Parallel Programming in .NET 4.0: And Much, Much More…
In my Parallel Programming blog series this week, we’ve looked at:
I want to conclude by frantically listing some other parallel support that I didn’t have time to tell you in a week. :) And this is *not* an all-inclusive list!
Thread Pool Improvements
The parallel computing team at Microsoft have made some wicked-cool improvements and optimizations to the Thread Pool, including using work-stealing local queues. I’ve described them in an earlier blog post.
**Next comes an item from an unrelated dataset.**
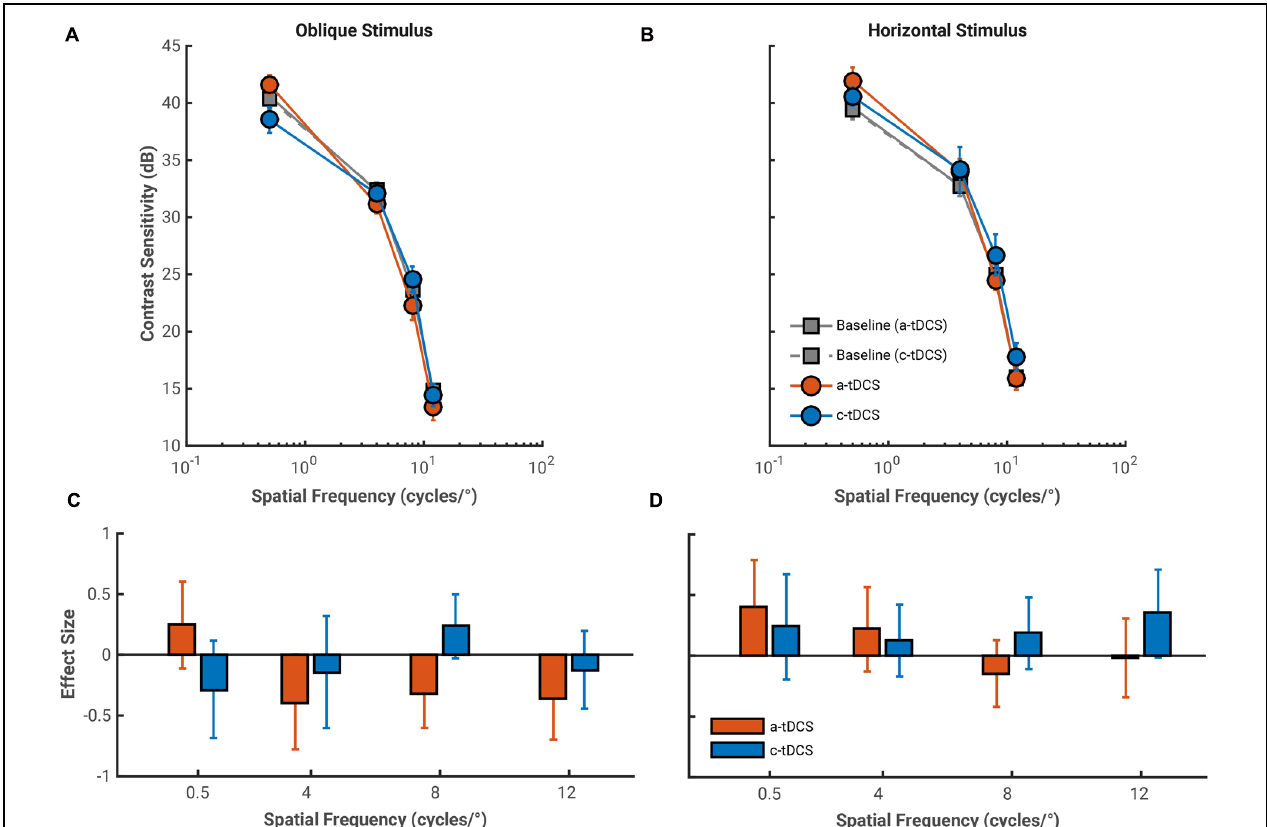
FIGURE 3 | Average pre-stimulation (gray) and stimulation contrast sensitivity functions (CSFs) for both a-tDCS (red) and c-tDCS (blue) measured with the oblique (A) and horizontal (B) fixed period gratings (at spatial frequencies of 0.5, 4, 8, and 12 cycles/ ◦ ). Contrast sensitivity is presented in decibels (dB). Error bars represent the standard error of the mean difference calculated across observers. (C,D) The effect sizes of the mean difference contrast sensitivity measured at stimulation and at pre-stimulation for oblique and horizontal conditions, respectively. For oblique gratings, contrast sensitivity measured at 8 cycles/ ◦ showed a polarity specific effect of tDCS, whereby a-tDCS decreased and c-tDCS increased contrast sensitivity. Error bars represent the exact 95% confidence interval of the effect size. We used error bar overlap to assess the magnitude of tDCS effects on contrast sensitivity. Thus, error bars that do not contain 0 and do not overlap with changes in contrast sensitivity with the other tDCS polarity are considered “significant”.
Concurrent Collection Classes
.NET 4.0 provides a number of thread-safe collections: a ConcurrentQueue, ConcurrentStack, ConcurrentBag, and ConcurrentDictionary.
Various Sync Primitives
Some other random cool classes that support parallelism in .NET 4.0 are:
- Partitioner – provides common partitioning strategies
- Lazy – provides thread-safe support for lazy initialization
- AggregateException – bundles together multiple exceptions (which may be thrown from different threads executing in parallel) into a single exception
- Locks and fun stuff: SpinLock, SpinWait, SemaphoreSlim, ManualResetEventSlim
Support for Native Development
Being a .NET girl myself, I’ve focused on the managed code parallel computing support this week. However, there is a ton of support for native code (C++) development in the form of the Concurrency Runtime. A good starting point to learn about this is https://msdn.microsoft.com/en-us/library/dd504870.aspx.
Resources
If you’re into parallel computing, you should keep an eye on these great sites:
- Parallel Computing Developer Center: https://msdn.com/concurrency
- MSDN Documentation: https://msdn.microsoft.com/en-us/library/dd460693(VS.100).aspx
- The Parallel samples that I’ve been referencing all week: https://code.msdn.microsoft.com/ParExtSamples (click the Downloads tab)
- MSDN Forums for Parallel: https://social.msdn.microsoft.com/Forums/en-US/parallelextensions/threads
- The Managed Code Parallelism team blog: https://blogs.msdn.com/pfxteam (the great Stephen Toub blogs here)
- The Native Code Parallelism team blog: https://blogs.msdn.com/nativeconcurrency
- The Parallelism Tools team blog: https://blogs.msdn.com/visualizeparallel
- The Parallel Programming information on my blog: https://blogs.msdn.com/b/jennifer/archive/tags/parallel+programming/
In conclusion, parallel programming really should matter to you as a software developer. Moore’s Law (“The number of transistors in a chip will double every 2 years”) has reached a limit due to the amount of heat generated by that many transistors. Therefore, the way to gain faster performance is shifting from building faster cores to building multiple cores. We as software developers need to understand how to design and write code to take advantage of those multiple cores. The support in .NET 4.0 for parallelism will hopefully make this process easier.